▶ _To-do list_
**A)** Rewrite the book review from "Portrait Of A Scotsman - Fairytale" to "oh so sexy.", swapping "villain" for "rogue".
**B)** In the book review, what is the name of the mining town Lucian has newly acquired?
**C)** Pick up the book review from its last sentence and keep writing.

▶ _Page excerpt_
Portrait Of A Scotsman - Fairytale With A Twist

Portrait Of A Scotsman Book Review

In this feisty novel, romance tropes are used and then turned on their heads. The author asks us to question our ethical and emotional response to a villain to hero love affair. Sounds complicated, but this love story is still gripping and oh so sexy.  

Evie Dunmore is the author of the League of Extraordinary Gentlewomen series. Her first novels have mixed romance and feminism with pleasing results. In Portrait of a Scotsman Dunmore is back to her feminist soapbox (don’t worry, it’s a sexy one), but has also added in lessons on social justice and reform.  

The Plot

Hattie has grown up privileged in her wealthy family. She is part of the suffragist movement, but more out of a wish to have a hobby and friends than a burning need to change the world. Her impulsive nature finally lands her in trouble when she is tricked into a compromising situation by London’s most notorious bachelor. To save her reputation she is forced to marry the mysterious Lucian Blackstone. When Hattie becomes a flight risk Lucian whisks her away to the wilds of Scotland and his newly acquired mining town of Drummuir.  

The destitution and suffering of the mining town that Lucian is attempting to improve begin to open Hattie’s eyes to a life very different to the affluence she is used to. The time alone with Lucian also starts revealing the softer side to this man she feared as a brute. Hattie is now in danger of loving the husband who forced her into marriage.

▶ _Data provided_
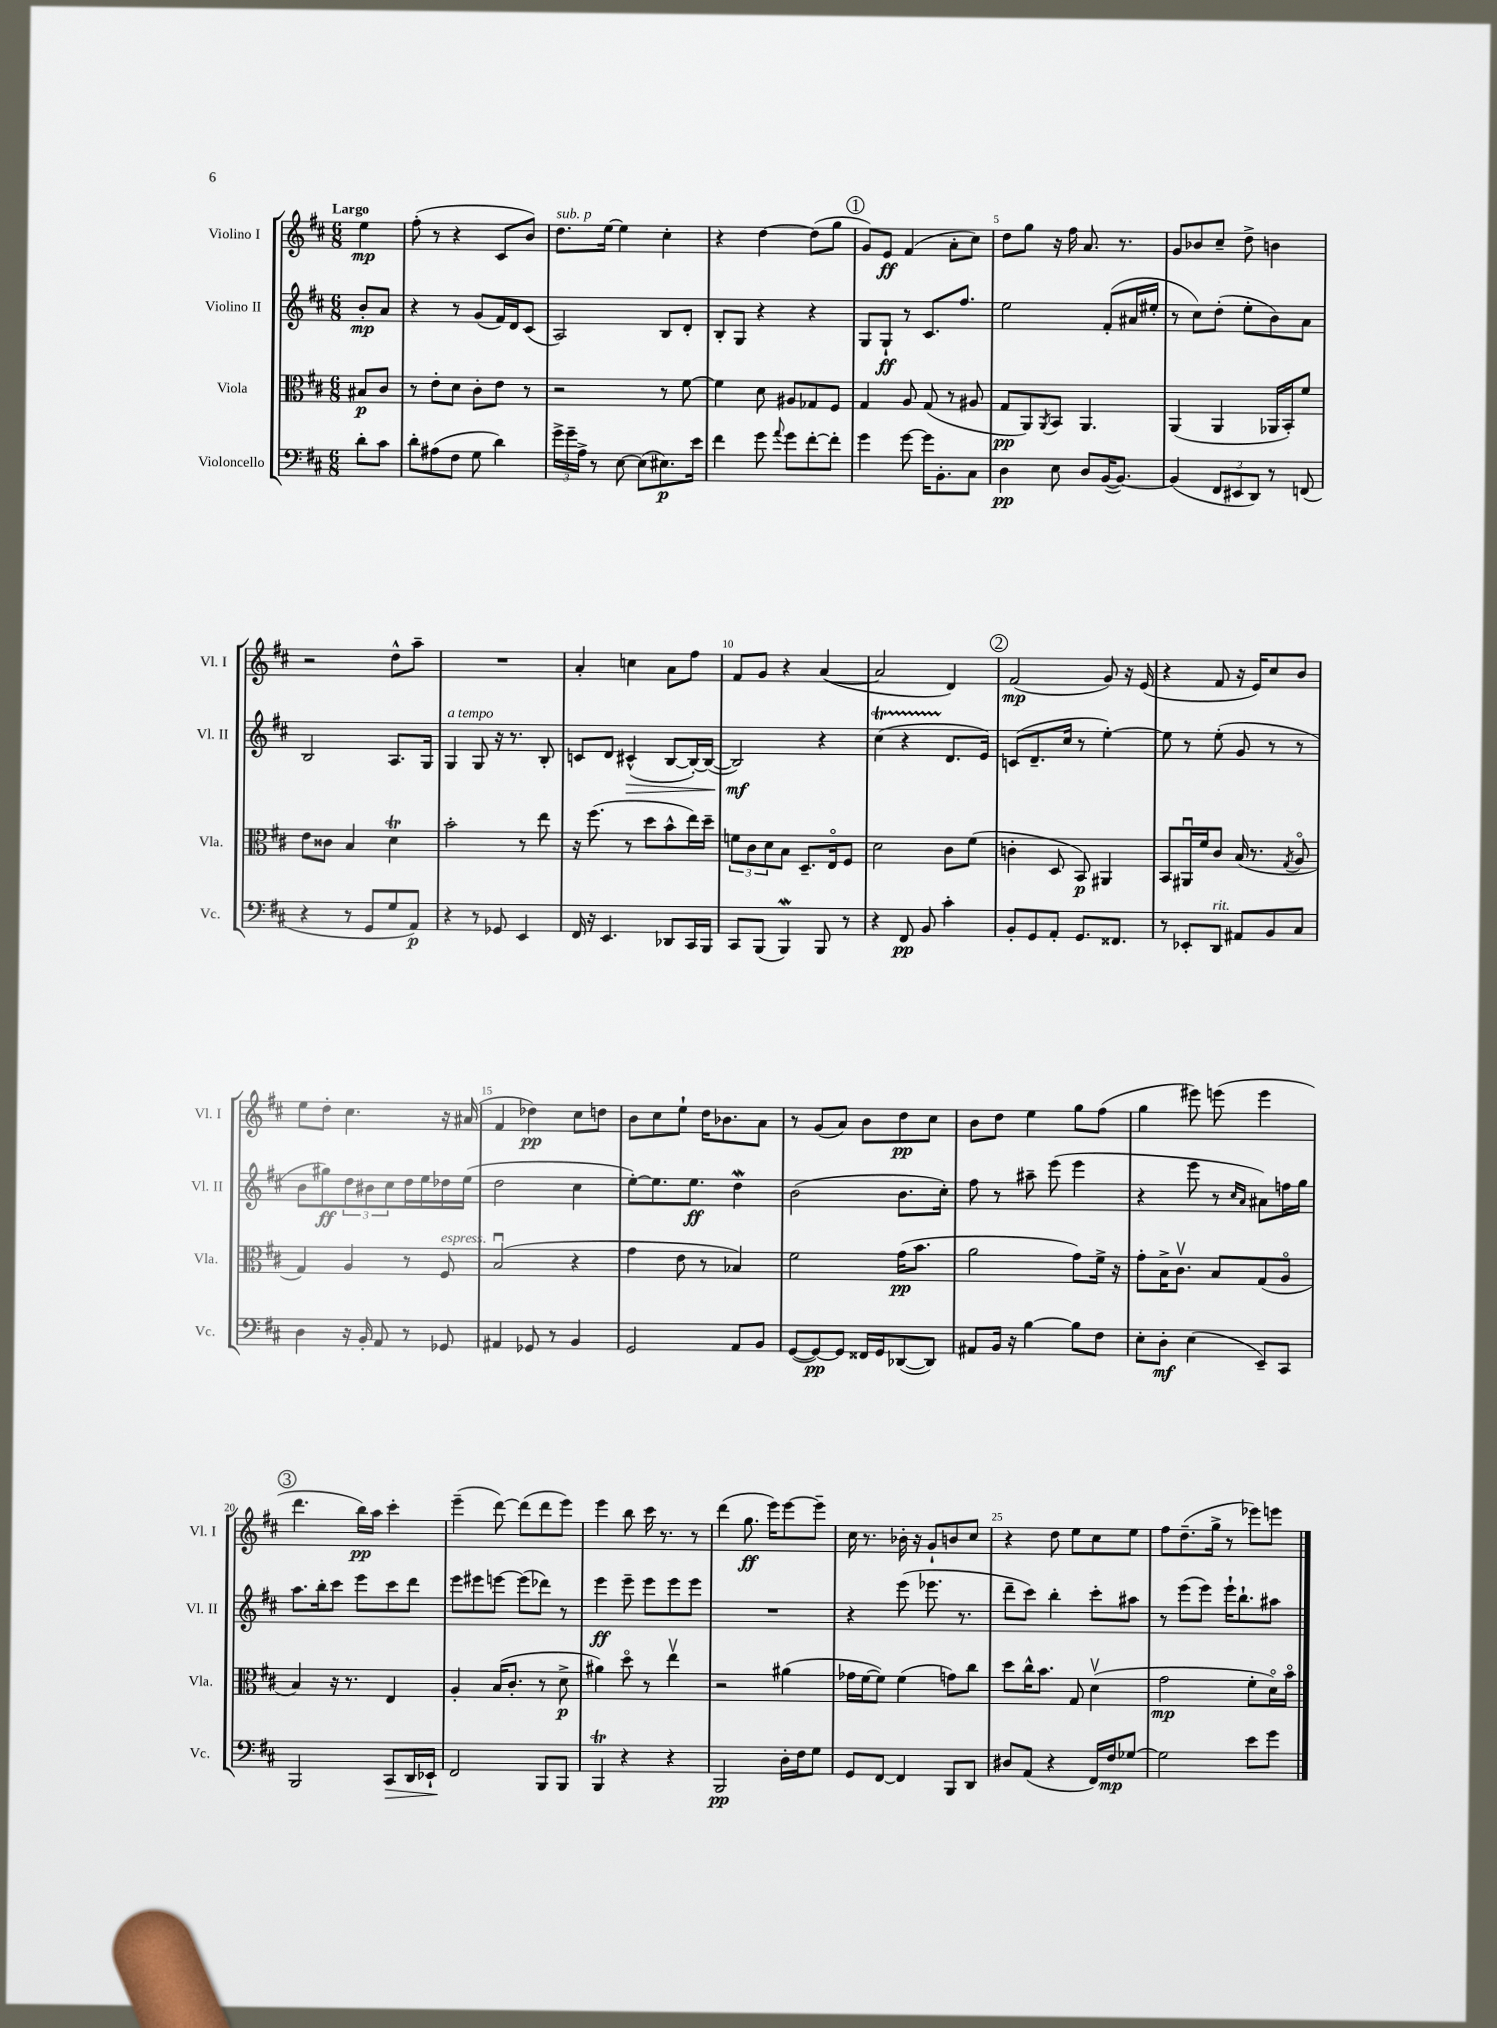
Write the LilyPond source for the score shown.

▶ _Expected results_
**A)**
Portrait Of A Scotsman - Fairytale With A Twist

Portrait Of A Scotsman Book Review

In this feisty novel, romance tropes are used and then turned on their heads. The author asks us to question our ethical and emotional response to a rogue to hero love affair. Sounds complicated, but this love story is still gripping and oh so sexy.

**B)** Drummuir

**C)**
The Review

Dunmore has created a Beauty and the Beast style romance story with a twist. Lucian is a rags to riches gentleman who still embraces the underworld he came from. Hattie is an innocent with a big heart. When these two are suddenly forced together by Lucian’s scheming for a wife the sparks begin to fly. However, Dunmore is very careful that any bodice-ripping in this story is highly encouraged by the woman. Hattie’s sexual awakening is consensual. Lucian may have forced her into marriage, but he vows not to force her into his bed.  

The romance trope of the beast to the prince is as old as fairytales, but what Dunmore wants us to remember is that this tale of women being tied to men they don’t want is as old as time, and it is not a fairytale. In this story, the anger does turn to lust and then eventually love, but Hattie also transforms into a woman mature enough to see that the abuse of power that Lucian wielded at the beginning can not and should not be forgiven.  

This is Dunmore’s feminist twist. Don’t worry, this is still a romance novel, so a happily ever after is guaranteed, but Lucian must first undo the wrongs he wrought at the beginning. Their relationship needs to start again on equal power for it to work. I applaud Dunmore’s stance on this topic, as too often it can be uncomfortably close to coercion and rape in other books. The only downside is the ending seems rushed and even though I can understand why it must happen it is unbelievable.  

Portrait of a Scotsman is a sexy romance novel. The sexual tension and love scenes are red hot and help to drive the drama of the growing relationship between Hattie and Lucian. The setting in the Drummuir mine also brings in the new aspect of socialism and the need to help others less fortunate. Hattie and Lucian have fascinating conversations about socialism, society and the struggle of helping others while feeling your privilege.  


This novel is very enjoyable, especially if you’re after an entertaining and sexy read. As a bonus, underneath the romance novel surface is a message to not lose yourself while trying to save a bad boy. Yes, there is a happy ending, but only after Hattie has regained her power.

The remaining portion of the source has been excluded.